THINGS TO DO:
**a.** In the cgroup_view selftest patch, why does splitting scheduling queuing delays into queue_self and queue_other help? Answer in one to three sentences.
**b.** Translate this sentence from the cgroup_view selftest patch into Spanish: "Reading that file yields the queue stats of the corresponding cgroup."
**c.** Write out the part of the cgroup_view selftest patch from "- queue_other: queueing" up to and including "contention between cgroups.".

EXTRACT:
··········

[PATCH RFC bpf-next v2 5/5] selftests/bpf: test for pinning for cgroup_view link

From: Hao Luo
Date: Tue Feb 01 2022 - 15:55:59 EST


A selftest for demo/testing cgroup_view pinning, directory tagging and
cat cgroup_view pinned objects. The added cgroup_view prog is a naive
use case, which merely reads the cgroup's id.

This selftest introduces two metrics for measuring cgroup-level
scheduling queuing delays:

- queue_self: queueing delays caused by waiting behind self cgroup.
- queue_other: queueing delays caused by waiting behind other cgroups.

The selftest collects task-level queuing delays and breaks them into
queue_self delays and queue_other delays. This is done by hooking at
handlers at context switch and wakeup. Only the max queue_self and
queue_other delays are recorded. This breakdown is helpful in analyzing
the cause of long scheduling delays. Large value in queue_self is an
indication of contention that comes from within the cgroup. Large value
in queue_other indicates contention between cgroups.

A new iter prog type cgroup_view is implemented "dump_cgropu_lat", which
reads the recorded delays and dumps the stats through bpffs interfaces.
Specifically, cgroup_view is initially pinned in an empty directory
bpffs, which effectively turns the directory into a mirror of the cgroup
hierarchy. When a new cgroup is created, we manually created a new
directory in bpffs in correspondence. The new directory will contain
a file prepopulated with the pinned cgroup_view object. Reading that
file yields the queue stats of the corresponding cgroup.

Signed-off-by: Hao Luo <haoluo@xxxxxxxxxx>
---
.../selftests/bpf/prog_tests/pinning_cgroup.c | 143 +++++++++++
tools/testing/selftests/bpf/progs/bpf_iter.h | 7 +
.../bpf/progs/bpf_iter_cgroup_view.c | 232 ++++++++++++++++++
3 files changed, 382 insertions(+)

··········

MATERIAL SHOWN:
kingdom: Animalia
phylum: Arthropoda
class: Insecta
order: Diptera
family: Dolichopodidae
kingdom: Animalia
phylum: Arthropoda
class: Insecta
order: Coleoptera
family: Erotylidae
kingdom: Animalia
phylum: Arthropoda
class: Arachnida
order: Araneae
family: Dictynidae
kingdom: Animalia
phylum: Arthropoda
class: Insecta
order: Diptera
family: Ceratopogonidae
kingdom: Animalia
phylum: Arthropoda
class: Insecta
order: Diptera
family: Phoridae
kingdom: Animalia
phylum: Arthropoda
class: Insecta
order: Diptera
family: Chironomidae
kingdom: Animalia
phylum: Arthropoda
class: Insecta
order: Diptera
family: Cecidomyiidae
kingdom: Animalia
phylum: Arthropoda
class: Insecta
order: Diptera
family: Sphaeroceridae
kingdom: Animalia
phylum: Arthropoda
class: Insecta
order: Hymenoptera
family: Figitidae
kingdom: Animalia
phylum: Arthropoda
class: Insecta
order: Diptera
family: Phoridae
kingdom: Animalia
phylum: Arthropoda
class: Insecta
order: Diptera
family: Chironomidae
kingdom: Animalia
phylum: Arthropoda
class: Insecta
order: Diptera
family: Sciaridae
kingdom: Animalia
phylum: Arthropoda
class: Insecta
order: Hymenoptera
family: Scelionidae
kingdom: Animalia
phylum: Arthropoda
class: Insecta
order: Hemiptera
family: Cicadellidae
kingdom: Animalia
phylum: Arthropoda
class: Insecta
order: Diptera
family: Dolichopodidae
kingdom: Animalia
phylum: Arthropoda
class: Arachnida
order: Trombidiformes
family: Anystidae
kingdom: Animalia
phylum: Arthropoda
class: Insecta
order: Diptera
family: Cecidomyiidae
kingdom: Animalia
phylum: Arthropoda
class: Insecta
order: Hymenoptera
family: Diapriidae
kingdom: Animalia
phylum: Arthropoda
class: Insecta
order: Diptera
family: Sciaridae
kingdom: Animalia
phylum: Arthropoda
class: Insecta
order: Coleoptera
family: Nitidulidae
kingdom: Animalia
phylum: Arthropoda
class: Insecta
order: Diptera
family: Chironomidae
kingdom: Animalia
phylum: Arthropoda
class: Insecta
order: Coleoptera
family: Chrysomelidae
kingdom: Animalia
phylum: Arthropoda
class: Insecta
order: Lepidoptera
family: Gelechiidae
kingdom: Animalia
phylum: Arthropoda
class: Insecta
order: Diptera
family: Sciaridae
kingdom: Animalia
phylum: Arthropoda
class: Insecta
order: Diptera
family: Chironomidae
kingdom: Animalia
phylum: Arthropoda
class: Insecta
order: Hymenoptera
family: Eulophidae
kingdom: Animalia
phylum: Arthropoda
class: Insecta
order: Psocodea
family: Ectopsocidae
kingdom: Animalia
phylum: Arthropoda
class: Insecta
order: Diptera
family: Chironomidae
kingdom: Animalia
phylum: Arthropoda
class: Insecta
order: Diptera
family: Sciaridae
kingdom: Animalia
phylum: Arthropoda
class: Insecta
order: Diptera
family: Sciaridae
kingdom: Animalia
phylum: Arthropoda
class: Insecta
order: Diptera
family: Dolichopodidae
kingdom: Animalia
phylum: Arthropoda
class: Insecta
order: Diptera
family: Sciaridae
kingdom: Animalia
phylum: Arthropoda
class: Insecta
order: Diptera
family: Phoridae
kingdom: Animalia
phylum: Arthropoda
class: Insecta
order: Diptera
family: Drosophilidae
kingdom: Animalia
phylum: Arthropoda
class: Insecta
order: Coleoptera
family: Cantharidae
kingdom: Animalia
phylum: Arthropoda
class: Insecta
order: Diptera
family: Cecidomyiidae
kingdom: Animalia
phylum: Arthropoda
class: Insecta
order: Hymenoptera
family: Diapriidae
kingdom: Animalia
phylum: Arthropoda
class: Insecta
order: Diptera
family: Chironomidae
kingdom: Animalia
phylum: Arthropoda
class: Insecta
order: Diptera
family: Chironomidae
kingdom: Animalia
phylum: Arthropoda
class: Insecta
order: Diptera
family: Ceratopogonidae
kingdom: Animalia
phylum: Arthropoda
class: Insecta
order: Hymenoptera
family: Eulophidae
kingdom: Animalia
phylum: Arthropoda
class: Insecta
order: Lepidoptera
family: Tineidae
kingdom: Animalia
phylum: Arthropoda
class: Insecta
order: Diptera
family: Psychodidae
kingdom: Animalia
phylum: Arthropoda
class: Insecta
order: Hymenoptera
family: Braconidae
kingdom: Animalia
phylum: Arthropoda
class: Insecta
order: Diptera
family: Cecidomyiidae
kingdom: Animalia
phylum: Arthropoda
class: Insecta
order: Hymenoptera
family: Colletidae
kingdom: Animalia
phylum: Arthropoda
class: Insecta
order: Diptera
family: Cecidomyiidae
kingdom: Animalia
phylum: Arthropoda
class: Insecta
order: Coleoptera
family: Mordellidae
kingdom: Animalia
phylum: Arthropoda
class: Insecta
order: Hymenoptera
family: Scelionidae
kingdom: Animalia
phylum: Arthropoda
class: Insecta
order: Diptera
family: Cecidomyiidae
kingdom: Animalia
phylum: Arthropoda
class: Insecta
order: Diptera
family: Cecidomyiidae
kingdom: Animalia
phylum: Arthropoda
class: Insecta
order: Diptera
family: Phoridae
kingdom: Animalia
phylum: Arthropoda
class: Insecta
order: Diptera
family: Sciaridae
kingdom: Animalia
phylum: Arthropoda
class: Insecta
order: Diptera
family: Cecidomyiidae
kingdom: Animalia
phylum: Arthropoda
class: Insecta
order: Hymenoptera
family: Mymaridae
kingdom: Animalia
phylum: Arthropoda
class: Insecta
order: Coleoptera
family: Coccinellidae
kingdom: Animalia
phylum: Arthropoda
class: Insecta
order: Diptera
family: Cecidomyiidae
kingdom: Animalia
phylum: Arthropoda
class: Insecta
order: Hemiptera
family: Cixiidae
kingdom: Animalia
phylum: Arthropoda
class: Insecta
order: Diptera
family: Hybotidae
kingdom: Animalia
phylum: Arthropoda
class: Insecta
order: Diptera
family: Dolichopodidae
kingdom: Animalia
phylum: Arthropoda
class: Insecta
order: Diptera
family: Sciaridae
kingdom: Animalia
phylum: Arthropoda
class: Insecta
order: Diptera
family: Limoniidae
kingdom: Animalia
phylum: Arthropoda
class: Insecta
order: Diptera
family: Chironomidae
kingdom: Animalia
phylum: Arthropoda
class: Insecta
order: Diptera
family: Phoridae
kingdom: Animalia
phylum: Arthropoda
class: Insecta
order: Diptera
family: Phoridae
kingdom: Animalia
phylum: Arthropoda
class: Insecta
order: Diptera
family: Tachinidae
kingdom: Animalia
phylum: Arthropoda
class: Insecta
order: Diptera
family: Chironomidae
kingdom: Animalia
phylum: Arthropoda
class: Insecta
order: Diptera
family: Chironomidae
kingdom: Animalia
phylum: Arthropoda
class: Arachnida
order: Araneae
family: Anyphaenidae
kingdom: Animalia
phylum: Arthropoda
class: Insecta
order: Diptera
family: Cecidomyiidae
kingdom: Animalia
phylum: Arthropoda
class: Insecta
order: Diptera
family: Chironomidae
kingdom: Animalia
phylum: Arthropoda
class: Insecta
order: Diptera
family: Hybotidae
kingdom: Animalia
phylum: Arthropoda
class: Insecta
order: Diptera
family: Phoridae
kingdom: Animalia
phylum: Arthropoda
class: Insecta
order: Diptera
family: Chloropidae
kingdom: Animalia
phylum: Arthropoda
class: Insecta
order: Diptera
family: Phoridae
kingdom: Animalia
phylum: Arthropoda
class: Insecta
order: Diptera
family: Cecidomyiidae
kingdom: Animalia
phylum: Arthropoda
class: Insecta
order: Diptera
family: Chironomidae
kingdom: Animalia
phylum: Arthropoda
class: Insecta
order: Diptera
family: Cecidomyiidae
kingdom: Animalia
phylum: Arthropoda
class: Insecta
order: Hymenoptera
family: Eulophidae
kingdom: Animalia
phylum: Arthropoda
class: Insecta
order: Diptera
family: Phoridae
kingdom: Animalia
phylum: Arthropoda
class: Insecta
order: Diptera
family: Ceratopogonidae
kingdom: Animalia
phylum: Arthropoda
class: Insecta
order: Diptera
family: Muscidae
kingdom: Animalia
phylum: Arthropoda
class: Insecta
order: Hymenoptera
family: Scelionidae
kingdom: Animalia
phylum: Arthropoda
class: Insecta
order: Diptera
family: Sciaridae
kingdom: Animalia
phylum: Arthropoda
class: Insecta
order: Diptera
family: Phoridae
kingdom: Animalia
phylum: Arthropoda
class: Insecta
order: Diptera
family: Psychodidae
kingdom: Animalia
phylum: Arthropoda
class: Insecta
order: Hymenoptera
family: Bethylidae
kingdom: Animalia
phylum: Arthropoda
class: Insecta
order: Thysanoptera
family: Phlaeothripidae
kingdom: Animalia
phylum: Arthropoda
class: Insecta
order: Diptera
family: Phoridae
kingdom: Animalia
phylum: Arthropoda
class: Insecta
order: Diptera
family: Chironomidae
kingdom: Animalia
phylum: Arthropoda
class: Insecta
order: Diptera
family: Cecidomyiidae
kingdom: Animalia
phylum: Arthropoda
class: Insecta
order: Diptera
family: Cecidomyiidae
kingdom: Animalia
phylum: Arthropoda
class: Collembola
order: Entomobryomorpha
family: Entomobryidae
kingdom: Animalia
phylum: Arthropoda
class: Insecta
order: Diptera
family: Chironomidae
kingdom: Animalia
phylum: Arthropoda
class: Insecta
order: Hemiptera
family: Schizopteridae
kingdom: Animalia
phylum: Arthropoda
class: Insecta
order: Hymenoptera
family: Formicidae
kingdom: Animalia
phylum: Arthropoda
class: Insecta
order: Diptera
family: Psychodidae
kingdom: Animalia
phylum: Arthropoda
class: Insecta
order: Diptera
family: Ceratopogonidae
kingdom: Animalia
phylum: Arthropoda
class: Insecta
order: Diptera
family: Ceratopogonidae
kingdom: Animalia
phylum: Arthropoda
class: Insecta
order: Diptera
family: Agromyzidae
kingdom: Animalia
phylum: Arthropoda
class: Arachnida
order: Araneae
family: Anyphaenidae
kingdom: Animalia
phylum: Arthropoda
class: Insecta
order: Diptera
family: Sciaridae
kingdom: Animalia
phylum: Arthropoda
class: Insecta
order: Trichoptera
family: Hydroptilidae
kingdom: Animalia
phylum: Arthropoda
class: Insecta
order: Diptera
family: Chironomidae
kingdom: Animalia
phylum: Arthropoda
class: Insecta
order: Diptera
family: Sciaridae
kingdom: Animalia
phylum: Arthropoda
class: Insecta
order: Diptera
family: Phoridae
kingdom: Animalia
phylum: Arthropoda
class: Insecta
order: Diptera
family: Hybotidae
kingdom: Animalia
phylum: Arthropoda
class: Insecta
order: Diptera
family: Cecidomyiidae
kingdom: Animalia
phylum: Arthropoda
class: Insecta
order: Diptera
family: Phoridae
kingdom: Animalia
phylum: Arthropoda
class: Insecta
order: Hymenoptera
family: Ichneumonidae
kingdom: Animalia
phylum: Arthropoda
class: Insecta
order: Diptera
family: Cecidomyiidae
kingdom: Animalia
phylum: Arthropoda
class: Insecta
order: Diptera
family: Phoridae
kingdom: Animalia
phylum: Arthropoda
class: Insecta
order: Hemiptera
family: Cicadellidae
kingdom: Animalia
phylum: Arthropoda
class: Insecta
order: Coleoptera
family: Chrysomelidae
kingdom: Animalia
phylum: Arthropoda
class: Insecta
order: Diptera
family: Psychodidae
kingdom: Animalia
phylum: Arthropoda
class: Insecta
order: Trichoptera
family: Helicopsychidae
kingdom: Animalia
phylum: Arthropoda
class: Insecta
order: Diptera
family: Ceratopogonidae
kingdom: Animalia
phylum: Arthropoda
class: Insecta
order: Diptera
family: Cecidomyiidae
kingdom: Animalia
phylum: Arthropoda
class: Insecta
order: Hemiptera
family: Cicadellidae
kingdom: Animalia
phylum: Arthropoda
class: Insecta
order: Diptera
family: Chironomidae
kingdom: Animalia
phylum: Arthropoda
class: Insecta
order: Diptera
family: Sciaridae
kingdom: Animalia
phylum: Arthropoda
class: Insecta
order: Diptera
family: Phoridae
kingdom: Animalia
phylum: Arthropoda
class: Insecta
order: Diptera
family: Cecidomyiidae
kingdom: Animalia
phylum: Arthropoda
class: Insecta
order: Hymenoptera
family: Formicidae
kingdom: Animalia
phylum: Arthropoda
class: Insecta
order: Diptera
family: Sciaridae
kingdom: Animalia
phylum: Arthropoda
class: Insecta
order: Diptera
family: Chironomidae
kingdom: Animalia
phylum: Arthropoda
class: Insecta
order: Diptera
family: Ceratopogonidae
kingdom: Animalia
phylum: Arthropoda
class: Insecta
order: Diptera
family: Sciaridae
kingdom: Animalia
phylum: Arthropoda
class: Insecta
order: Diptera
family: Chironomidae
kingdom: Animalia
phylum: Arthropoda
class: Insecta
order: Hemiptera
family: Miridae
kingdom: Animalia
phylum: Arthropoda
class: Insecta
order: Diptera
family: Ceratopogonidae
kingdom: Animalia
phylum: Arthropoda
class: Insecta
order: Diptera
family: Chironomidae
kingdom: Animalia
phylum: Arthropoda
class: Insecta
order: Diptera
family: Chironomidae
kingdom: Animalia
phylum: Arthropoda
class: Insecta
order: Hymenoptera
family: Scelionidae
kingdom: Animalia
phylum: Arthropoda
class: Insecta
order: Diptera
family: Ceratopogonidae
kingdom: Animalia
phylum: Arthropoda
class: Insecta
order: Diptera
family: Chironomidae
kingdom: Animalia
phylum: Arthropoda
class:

··········

OUTPUTS FOR THE TASKS:
**a.** The split helps find the cause of long scheduling delays. A large queue_self value points to contention from within the cgroup, and a large queue_other value points to contention between cgroups.

**b.** Leer ese archivo devuelve las estadísticas de cola del cgroup correspondiente.

**c.**
- queue_other: queueing delays caused by waiting behind other cgroups.

The selftest collects task-level queuing delays and breaks them into
queue_self delays and queue_other delays. This is done by hooking at
handlers at context switch and wakeup. Only the max queue_self and
queue_other delays are recorded. This breakdown is helpful in analyzing
the cause of long scheduling delays. Large value in queue_self is an
indication of contention that comes from within the cgroup. Large value
in queue_other indicates contention between cgroups.